Oui, je fus bien ainsi l’homme sauvage de ma race. Cependant, avant d’avoir bu à la vigne l’ivresse rouge, si plaintivement j’avais erré par les bois comme un petit renard blessé ! J’avais tourné autour de la maison en poussant d’aigres cris. Je l’appelais encore Janille alors et Adam n’avait pas franchi la barrière. Mon Dieu ! comme Ève et moi à présent riions de cette folie ! Un jour, elle me dit franchement : « Tu étais fort et je t’ai désiré. Pourquoi ne m’as-tu pas prise sitôt que je t’ai connu ? » Ce fut le cri innocent de la chair ; elle avait parlé selon la nature. Mais, dans le moment, j’oubliai qu’une vierge saine n’est pas différente d’un ardent jeune homme. La vie fait une blessure pareille au cœur de la femelle nubile et au flanc bondissant de l’éphèbe. Je fus donc outré de fureur et de jalousie comme si, l’entendant exprimer avec simplicité le vœu impérieux, j’avais lieu de craindre qu’un passant plus matinal ne fût venu avant moi. « Ève ! Ève ! dis-le moi sincèrement : un autre n’a-t-il pas pris tes petits seins dans les mains ? » Elle me regarda avec étonnement : « Je t’assure, je ne sais pas ce que tu veux dire. » Moi, devant son œil candide, je fus pris alors d’une honte. Je lui dis presque cauteleusement : « N’aie pas de secret pour moi. Ta petite gorge ne s’était-elle pas encore levée ? Oui, dis-le moi sans honte. » Mon cœur sonnait comme le pas de la mort dans l’escalier. « La troisième nuit, ami, elle s’est levée pour toi et je l’ai prise entre mes doigts. »

Adorable Ève ! comme innocemment tu me fis cet aveu sans croire que tu avais péché ! Si cependant, voulant éprouver une autre fille à la ville, je lui avais demandé cela, elle eût détourné la tête en riant ; et toutes l’ont fait clandestinement à l’heure du frisson de la chair et elles en gardent le secret.

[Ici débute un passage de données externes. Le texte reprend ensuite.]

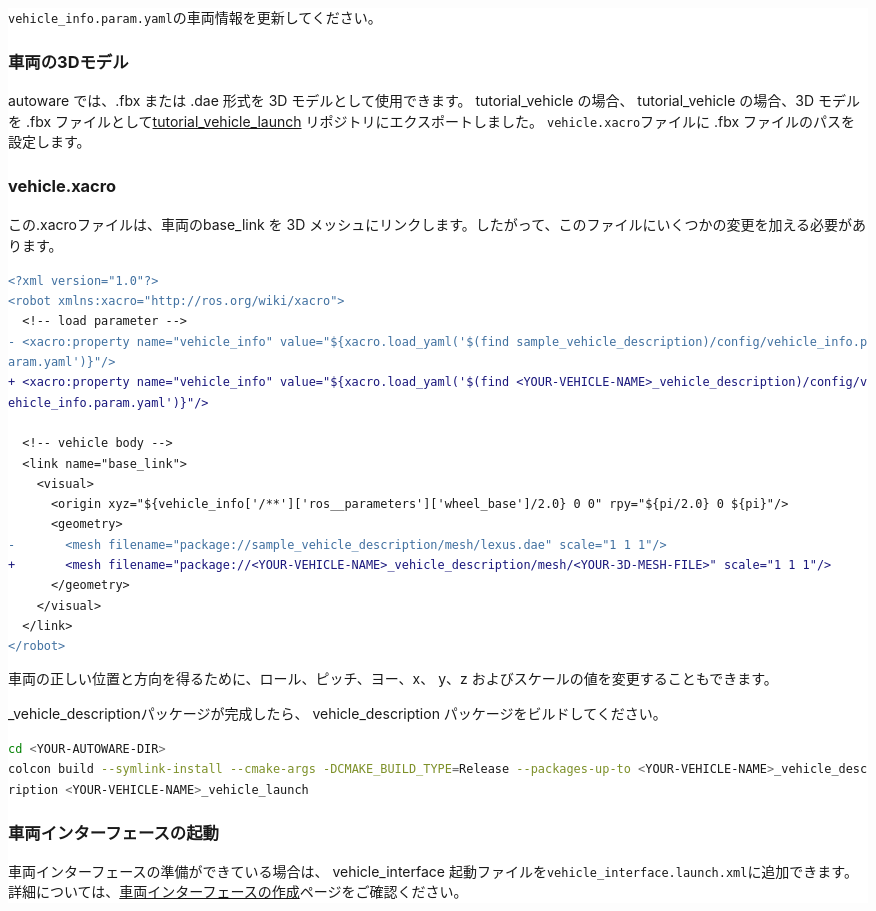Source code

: `vehicle_info.param.yaml`の車両情報を更新してください。

### 車両の3Dモデル

autoware では、.fbx または .dae 形式を 3D モデルとして使用できます。
tutorial_vehicle の場合、
tutorial_vehicle の場合、3D モデルを .fbx ファイルとして[tutorial_vehicle_launch](https://github.com/leo-drive/tutorial_vehicle_launch/tree/main/tutorial_vehicle_description/mesh) リポジトリにエクスポートしました。
`vehicle.xacro`ファイルに .fbx ファイルのパスを設定します。

### vehicle.xacro

この.xacroファイルは、車両のbase_link を 3D メッシュにリンクします。したがって、このファイルにいくつかの変更を加える必要があります。

```diff
<?xml version="1.0"?>
<robot xmlns:xacro="http://ros.org/wiki/xacro">
  <!-- load parameter -->
- <xacro:property name="vehicle_info" value="${xacro.load_yaml('$(find sample_vehicle_description)/config/vehicle_info.param.yaml')}"/>
+ <xacro:property name="vehicle_info" value="${xacro.load_yaml('$(find <YOUR-VEHICLE-NAME>_vehicle_description)/config/vehicle_info.param.yaml')}"/>

  <!-- vehicle body -->
  <link name="base_link">
    <visual>
      <origin xyz="${vehicle_info['/**']['ros__parameters']['wheel_base']/2.0} 0 0" rpy="${pi/2.0} 0 ${pi}"/>
      <geometry>
-       <mesh filename="package://sample_vehicle_description/mesh/lexus.dae" scale="1 1 1"/>
+       <mesh filename="package://<YOUR-VEHICLE-NAME>_vehicle_description/mesh/<YOUR-3D-MESH-FILE>" scale="1 1 1"/>
      </geometry>
    </visual>
  </link>
</robot>
```

車両の正しい位置と方向を得るために、ロール、ピッチ、ヨー、x、
y、z およびスケールの値を変更することもできます。

<YOUR-VEHICLE-NAME>\_vehicle_descriptionパッケージが完成したら、 vehicle_description パッケージをビルドしてください。

```bash
cd <YOUR-AUTOWARE-DIR>
colcon build --symlink-install --cmake-args -DCMAKE_BUILD_TYPE=Release --packages-up-to <YOUR-VEHICLE-NAME>_vehicle_description <YOUR-VEHICLE-NAME>_vehicle_launch
```

### 車両インターフェースの起動

車両インターフェースの準備ができている場合は、
 vehicle_interface 起動ファイルを`vehicle_interface.launch.xml`に追加できます。
詳細については、[車両インターフェースの作成](../../creating-vehicle-interface-package/creating-a-vehicle-interface-for-an-ackermann-kinematic-model.md)ページをご確認ください。
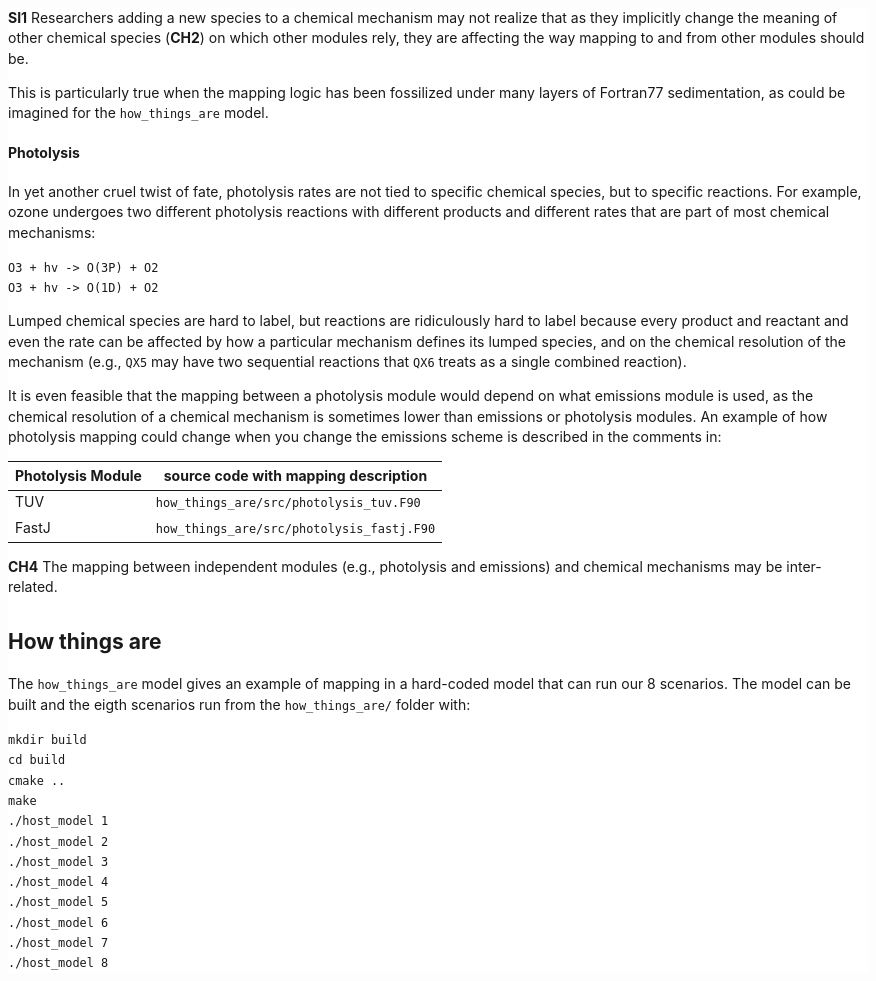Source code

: 
**SI1** Researchers adding a new species to a chemical mechanism may not realize that as they implicitly change the meaning of other chemical species (**CH2**) on which other modules rely, they are affecting the way mapping to and from other modules should be. 

This is particularly true when the mapping logic has been fossilized under many layers of Fortran77 sedimentation, as could be imagined for the `how_things_are` model. 

#### Photolysis

In yet another cruel twist of fate, photolysis rates are not tied to specific chemical species, but to specific reactions. For example, ozone undergoes two different photolysis reactions with different products and different rates that are part of most chemical mechanisms:

```
O3 + hv -> O(3P) + O2
O3 + hv -> O(1D) + O2
```

Lumped chemical species are hard to label, but reactions are ridiculously hard to label because every product and reactant and even the rate can be affected by how a particular mechanism defines its lumped species, and on the chemical resolution of the mechanism (e.g., `QX5` may have two sequential reactions that `QX6` treats as a single combined reaction).

It is even feasible that the mapping between a photolysis module would depend on what emissions module is used, as the chemical resolution of a chemical mechanism is sometimes lower than emissions or photolysis modules. An example of how photolysis mapping could change when you change the emissions scheme is described in the comments in:

| Photolysis Module | source code with mapping description      |
|-------------------|-------------------------------------------|
| TUV               | `how_things_are/src/photolysis_tuv.F90`   |
| FastJ             | `how_things_are/src/photolysis_fastj.F90` |

**CH4** The mapping between independent modules (e.g., photolysis and emissions) and chemical mechanisms may be inter-related.

## How things are

The `how_things_are` model gives an example of mapping in a hard-coded model that can run our 8 scenarios. The model can be built and the eigth scenarios run from the `how_things_are/` folder with:

```
mkdir build
cd build
cmake ..
make
./host_model 1
./host_model 2
./host_model 3
./host_model 4
./host_model 5
./host_model 6
./host_model 7
./host_model 8
```
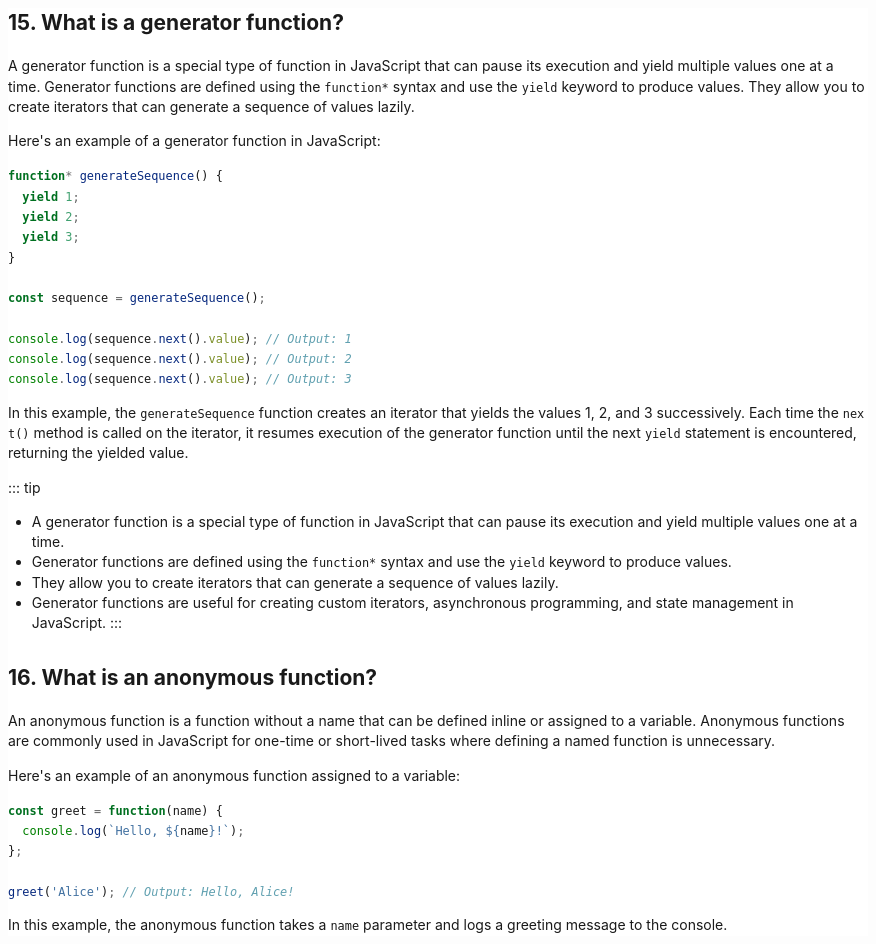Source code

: ## 15. What is a generator function?

A generator function is a special type of function in JavaScript that can pause its execution and yield multiple values one at a time. Generator functions are defined using the `function*` syntax and use the `yield` keyword to produce values. They allow you to create iterators that can generate a sequence of values lazily.

Here's an example of a generator function in JavaScript:

```javascript
function* generateSequence() {
  yield 1;
  yield 2;
  yield 3;
}

const sequence = generateSequence();

console.log(sequence.next().value); // Output: 1
console.log(sequence.next().value); // Output: 2
console.log(sequence.next().value); // Output: 3
```

In this example, the `generateSequence` function creates an iterator that yields the values 1, 2, and 3 successively. Each time the `next()` method is called on the iterator, it resumes execution of the generator function until the next `yield` statement is encountered, returning the yielded value.

::: tip
- A generator function is a special type of function in JavaScript that can pause its execution and yield multiple values one at a time.
- Generator functions are defined using the `function*` syntax and use the `yield` keyword to produce values.
- They allow you to create iterators that can generate a sequence of values lazily.
- Generator functions are useful for creating custom iterators, asynchronous programming, and state management in JavaScript.
:::

## 16. What is an anonymous function?

An anonymous function is a function without a name that can be defined inline or assigned to a variable. Anonymous functions are commonly used in JavaScript for one-time or short-lived tasks where defining a named function is unnecessary.

Here's an example of an anonymous function assigned to a variable:

```javascript
const greet = function(name) {
  console.log(`Hello, ${name}!`);
};

greet('Alice'); // Output: Hello, Alice!
```

In this example, the anonymous function takes a `name` parameter and logs a greeting message to the console.
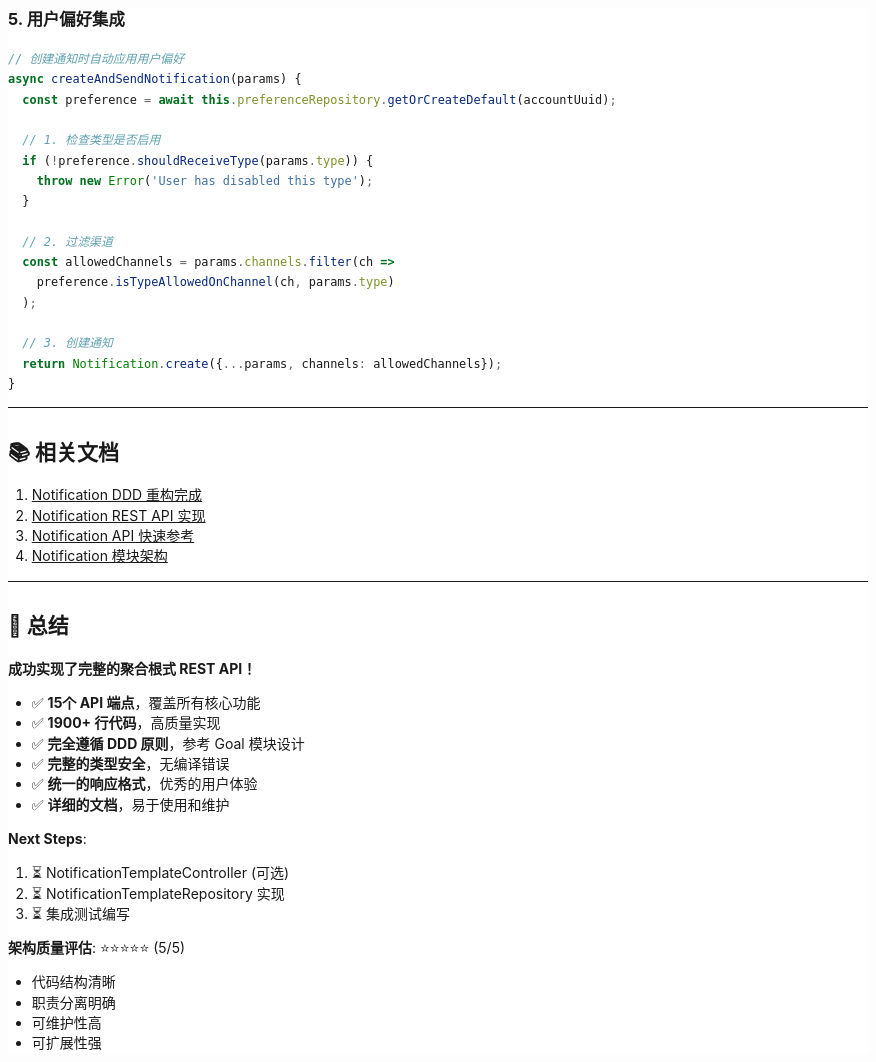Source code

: ### 5. **用户偏好集成**
```typescript
// 创建通知时自动应用用户偏好
async createAndSendNotification(params) {
  const preference = await this.preferenceRepository.getOrCreateDefault(accountUuid);
  
  // 1. 检查类型是否启用
  if (!preference.shouldReceiveType(params.type)) {
    throw new Error('User has disabled this type');
  }
  
  // 2. 过滤渠道
  const allowedChannels = params.channels.filter(ch =>
    preference.isTypeAllowedOnChannel(ch, params.type)
  );
  
  // 3. 创建通知
  return Notification.create({...params, channels: allowedChannels});
}
```

---

## 📚 相关文档

1. [Notification DDD 重构完成](./NOTIFICATION_DDD_REFACTORING_COMPLETE.md)
2. [Notification REST API 实现](./NOTIFICATION_REST_API_COMPLETE.md)
3. [Notification API 快速参考](./NOTIFICATION_API_QUICK_REFERENCE.md)
4. [Notification 模块架构](../README.md)

---

## 🎉 总结

**成功实现了完整的聚合根式 REST API！**

- ✅ **15个 API 端点**，覆盖所有核心功能
- ✅ **1900+ 行代码**，高质量实现
- ✅ **完全遵循 DDD 原则**，参考 Goal 模块设计
- ✅ **完整的类型安全**，无编译错误
- ✅ **统一的响应格式**，优秀的用户体验
- ✅ **详细的文档**，易于使用和维护

**Next Steps**:
1. ⏳ NotificationTemplateController (可选)
2. ⏳ NotificationTemplateRepository 实现
3. ⏳ 集成测试编写

**架构质量评估**: ⭐⭐⭐⭐⭐ (5/5)
- 代码结构清晰
- 职责分离明确
- 可维护性高
- 可扩展性强
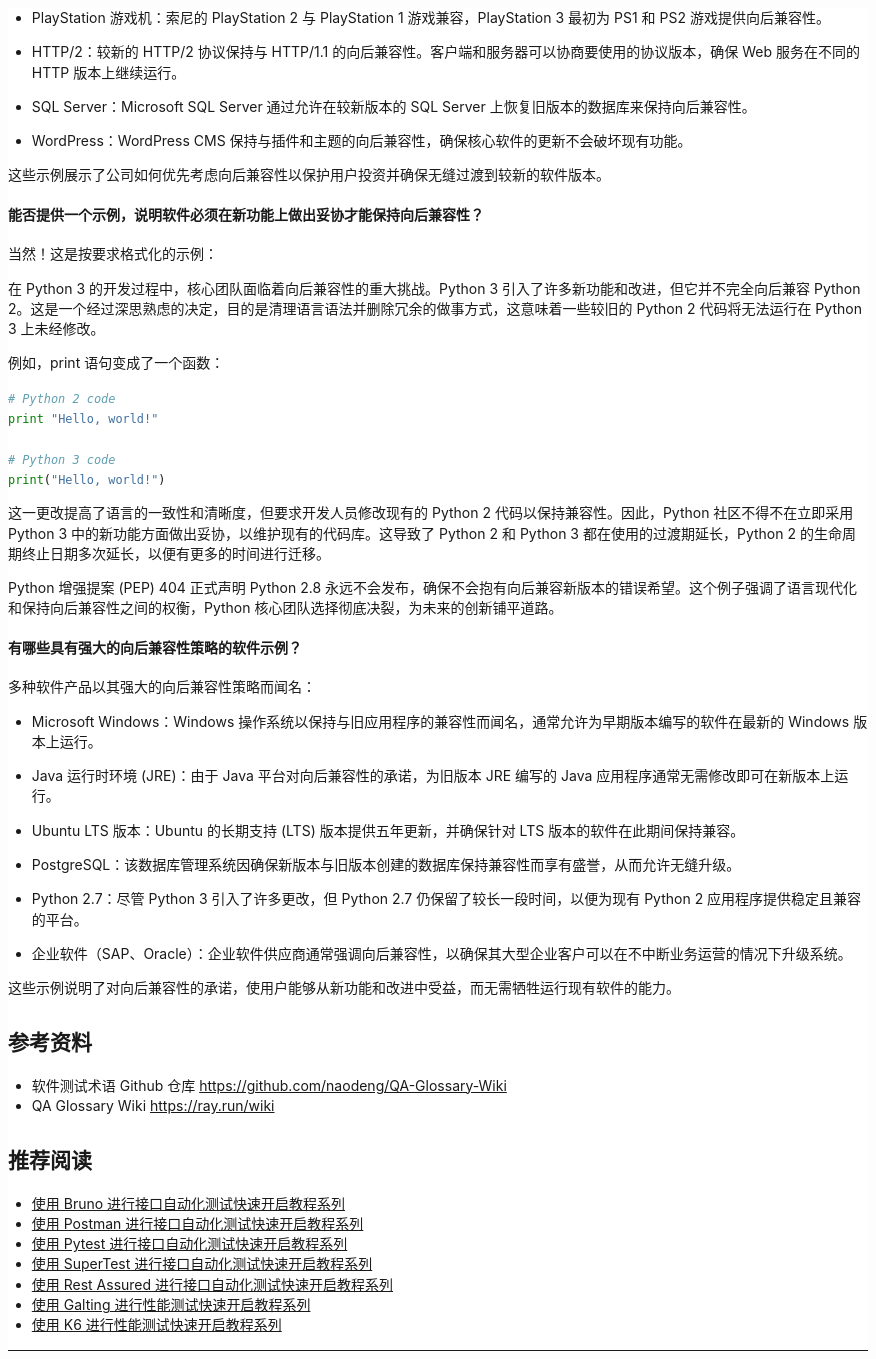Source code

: - PlayStation 游戏机：索尼的 PlayStation 2 与 PlayStation 1 游戏兼容，PlayStation 3 最初为 PS1 和 PS2 游戏提供向后兼容性。

- HTTP/2：较新的 HTTP/2 协议保持与 HTTP/1.1 的向后兼容性。客户端和服务器可以协商要使用的协议版本，确保 Web 服务在不同的 HTTP 版本上继续运行。

- SQL Server：Microsoft SQL Server 通过允许在较新版本的 SQL Server 上恢复旧版本的数据库来保持向后兼容性。

- WordPress：WordPress CMS 保持与插件和主题的向后兼容性，确保核心软件的更新不会破坏现有功能。

这些示例展示了公司如何优先考虑向后兼容性以保护用户投资并确保无缝过渡到较新的软件版本。

#### 能否提供一个示例，说明软件必须在新功能上做出妥协才能保持向后兼容性？

当然！这是按要求格式化的示例：

在 Python 3 的开发过程中，核心团队面临着向后兼容性的重大挑战。Python 3 引入了许多新功能和改进，但它并不完全向后兼容 Python 2。这是一个经过深思熟虑的决定，目的是清理语言语法并删除冗余的做事方式，这意味着一些较旧的 Python 2 代码将无法运行在 Python 3 上未经修改。

例如，print 语句变成了一个函数：

```python
# Python 2 code
print "Hello, world!"

# Python 3 code
print("Hello, world!")
```

这一更改提高了语言的一致性和清晰度，但要求开发人员修改现有的 Python 2 代码以保持兼容性。因此，Python 社区不得不在立即采用 Python 3 中的新功能方面做出妥协，以维护现有的代码库。这导致了 Python 2 和 Python 3 都在使用的过渡期延长，Python 2 的生命周期终止日期多次延长，以便有更多的时间进行迁移。

Python 增强提案 (PEP) 404 正式声明 Python 2.8 永远不会发布，确保不会抱有向后兼容新版本的错误希望。这个例子强调了语言现代化和保持向后兼容性之间的权衡，Python 核心团队选择彻底决裂，为未来的创新铺平道路。

#### 有哪些具有强大的向后兼容性策略的软件示例？

多种软件产品以其强大的向后兼容性策略而闻名：

- Microsoft Windows：Windows 操作系统以保持与旧应用程序的兼容性而闻名，通常允许为早期版本编写的软件在最新的 Windows 版本上运行。

- Java 运行时环境 (JRE)：由于 Java 平台对向后兼容性的承诺，为旧版本 JRE 编写的 Java 应用程序通常无需修改即可在新版本上运行。

- Ubuntu LTS 版本：Ubuntu 的长期支持 (LTS) 版本提供五年更新，并确保针对 LTS 版本的软件在此期间保持兼容。

- PostgreSQL：该数据库管理系统因确保新版本与旧版本创建的数据库保持兼容性而享有盛誉，从而允许无缝升级。

- Python 2.7：尽管 Python 3 引入了许多更改，但 Python 2.7 仍保留了较长一段时间，以便为现有 Python 2 应用程序提供稳定且兼容的平台。

- 企业软件（SAP、Oracle）：企业软件供应商通常强调向后兼容性，以确保其大型企业客户可以在不中断业务运营的情况下升级系统。

这些示例说明了对向后兼容性的承诺，使用户能够从新功能和改进中受益，而无需牺牲运行现有软件的能力。

## 参考资料

- 软件测试术语 Github 仓库 <https://github.com/naodeng/QA-Glossary-Wiki>
- QA Glossary Wiki <https://ray.run/wiki>

## 推荐阅读

- [使用 Bruno 进行接口自动化测试快速开启教程系列](https://naodeng.com.cn/zh/zhcategories/bruno/)
- [使用 Postman 进行接口自动化测试快速开启教程系列](https://naodeng.tech/zh/zhseries/postman-%E6%8E%A5%E5%8F%A3%E8%87%AA%E5%8A%A8%E5%8C%96%E6%B5%8B%E8%AF%95%E6%95%99%E7%A8%8B/)
- [使用 Pytest 进行接口自动化测试快速开启教程系列](https://naodeng.tech/zh/zhseries/pytest-%E6%8E%A5%E5%8F%A3%E8%87%AA%E5%8A%A8%E5%8C%96%E6%B5%8B%E8%AF%95%E6%95%99%E7%A8%8B/)
- [使用 SuperTest 进行接口自动化测试快速开启教程系列](https://naodeng.tech/zh/zhseries/supertest-%E6%8E%A5%E5%8F%A3%E8%87%AA%E5%8A%A8%E5%8C%96%E6%B5%8B%E8%AF%95%E6%95%99%E7%A8%8B/)
- [使用 Rest Assured 进行接口自动化测试快速开启教程系列](https://naodeng.tech/zh/zhseries/rest-assured-%E6%8E%A5%E5%8F%A3%E8%87%AA%E5%8A%A8%E5%8C%96%E6%B5%8B%E8%AF%95%E6%95%99%E7%A8%8B/)
- [使用 Galting 进行性能测试快速开启教程系列](https://naodeng.tech/zh/zhseries/gatling-%E6%80%A7%E8%83%BD%E6%B5%8B%E8%AF%95%E6%95%99%E7%A8%8B/)
- [使用 K6 进行性能测试快速开启教程系列](https://naodeng.com.cn/zh/zhseries/k6-%E6%80%A7%E8%83%BD%E6%B5%8B%E8%AF%95%E6%95%99%E7%A8%8B/)

---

Mon cœur qui avait entendu venir la mort aussitôt fut divinement délivré. Ma joie monta comme la rumeur d’une ruche après la pluie. Et je baisais follement ses tendres mamelles. Je leur parlais comme à des parts de son amour, comme à de petites sœurs enfants qu’elle eût déléguées vers mes soifs. Quoi ! toi et toi et vous toutes deux ensemble ! Èves jumelles et palpitantes de mon Ève ! Un vertige inouï passa, la grande onde de vie ; et encore une fois je croyais ne l’avoir point connue avant ce jour. Mon Dieu ! comme tu m’apparus pure et presque sacrée dans ta jeune beauté animale, dans le désir ignorant qui fit lever ta petite gorge ! C’était l’annonciation, chère Ève, c’était là bas le pas de l’époux dans le chemin ! Et à présent, j’étais à tes pieds, te demandant en moi pardon comme pour un outrage immérité. Cependant si déjà ton sein s’était levé pour un autre et qu’à celui-là tu eusses dédié ta fraîche nubilité, tu n’aurais fait là aussi que te conformer à la loi de nature. En pensant ainsi, un homme est plus près de la vérité, bien qu’il puisse paraître téméraire de l’exprimer avec un cœur nu. Quelquefois, quand tout le bois se tait, immobile, un petit arbre se met à frissonner tout seul et celui-là a senti le vent que les autres n’ont pas encore senti. Je suis ce petit arbre devant la vérité.